Brief:
For the string "CROSS", search the entries below and copy every line where it appears.

--------

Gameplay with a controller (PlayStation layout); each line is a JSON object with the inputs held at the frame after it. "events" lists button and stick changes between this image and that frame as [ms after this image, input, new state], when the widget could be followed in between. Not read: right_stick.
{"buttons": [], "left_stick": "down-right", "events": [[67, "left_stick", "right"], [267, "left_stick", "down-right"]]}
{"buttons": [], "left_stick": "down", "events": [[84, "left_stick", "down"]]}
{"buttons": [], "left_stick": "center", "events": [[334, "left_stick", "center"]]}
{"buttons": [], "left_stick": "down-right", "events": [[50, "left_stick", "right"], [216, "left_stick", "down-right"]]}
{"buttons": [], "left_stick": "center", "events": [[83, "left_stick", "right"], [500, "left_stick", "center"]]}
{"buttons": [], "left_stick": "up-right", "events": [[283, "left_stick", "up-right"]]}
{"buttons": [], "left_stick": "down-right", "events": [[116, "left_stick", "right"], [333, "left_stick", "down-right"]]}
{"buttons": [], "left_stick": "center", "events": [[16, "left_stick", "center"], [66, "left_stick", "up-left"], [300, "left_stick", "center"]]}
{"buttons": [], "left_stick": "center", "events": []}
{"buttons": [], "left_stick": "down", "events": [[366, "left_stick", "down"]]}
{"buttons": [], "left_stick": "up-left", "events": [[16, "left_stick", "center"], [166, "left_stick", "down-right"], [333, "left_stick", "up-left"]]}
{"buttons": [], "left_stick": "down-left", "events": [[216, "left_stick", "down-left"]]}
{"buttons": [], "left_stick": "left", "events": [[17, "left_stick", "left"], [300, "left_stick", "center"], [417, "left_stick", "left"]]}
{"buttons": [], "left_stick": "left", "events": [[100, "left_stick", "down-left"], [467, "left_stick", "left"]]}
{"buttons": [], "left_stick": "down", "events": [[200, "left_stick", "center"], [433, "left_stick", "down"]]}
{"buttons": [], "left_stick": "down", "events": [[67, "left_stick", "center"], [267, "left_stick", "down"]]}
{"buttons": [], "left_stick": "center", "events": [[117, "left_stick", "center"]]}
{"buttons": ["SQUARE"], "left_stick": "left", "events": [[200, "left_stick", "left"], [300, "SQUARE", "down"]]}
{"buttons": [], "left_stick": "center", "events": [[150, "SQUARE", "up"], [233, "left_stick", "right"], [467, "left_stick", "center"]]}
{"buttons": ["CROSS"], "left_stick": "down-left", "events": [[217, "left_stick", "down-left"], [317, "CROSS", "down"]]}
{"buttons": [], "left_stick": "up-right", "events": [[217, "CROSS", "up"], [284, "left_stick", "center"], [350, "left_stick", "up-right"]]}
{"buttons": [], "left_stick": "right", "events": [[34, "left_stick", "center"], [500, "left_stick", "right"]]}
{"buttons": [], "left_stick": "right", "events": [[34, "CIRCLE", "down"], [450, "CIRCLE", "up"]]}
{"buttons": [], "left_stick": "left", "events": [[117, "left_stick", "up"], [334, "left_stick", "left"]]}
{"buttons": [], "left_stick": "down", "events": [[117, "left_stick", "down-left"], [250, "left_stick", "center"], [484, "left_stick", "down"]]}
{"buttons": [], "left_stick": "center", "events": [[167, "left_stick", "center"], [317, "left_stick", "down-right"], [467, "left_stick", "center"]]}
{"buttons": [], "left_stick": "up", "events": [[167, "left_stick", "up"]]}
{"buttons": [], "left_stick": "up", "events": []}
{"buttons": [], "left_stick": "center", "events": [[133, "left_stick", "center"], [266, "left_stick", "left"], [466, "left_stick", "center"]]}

--------

Answer below:
{"buttons": ["CROSS"], "left_stick": "down-left", "events": [[217, "left_stick", "down-left"], [317, "CROSS", "down"]]}
{"buttons": [], "left_stick": "up-right", "events": [[217, "CROSS", "up"], [284, "left_stick", "center"], [350, "left_stick", "up-right"]]}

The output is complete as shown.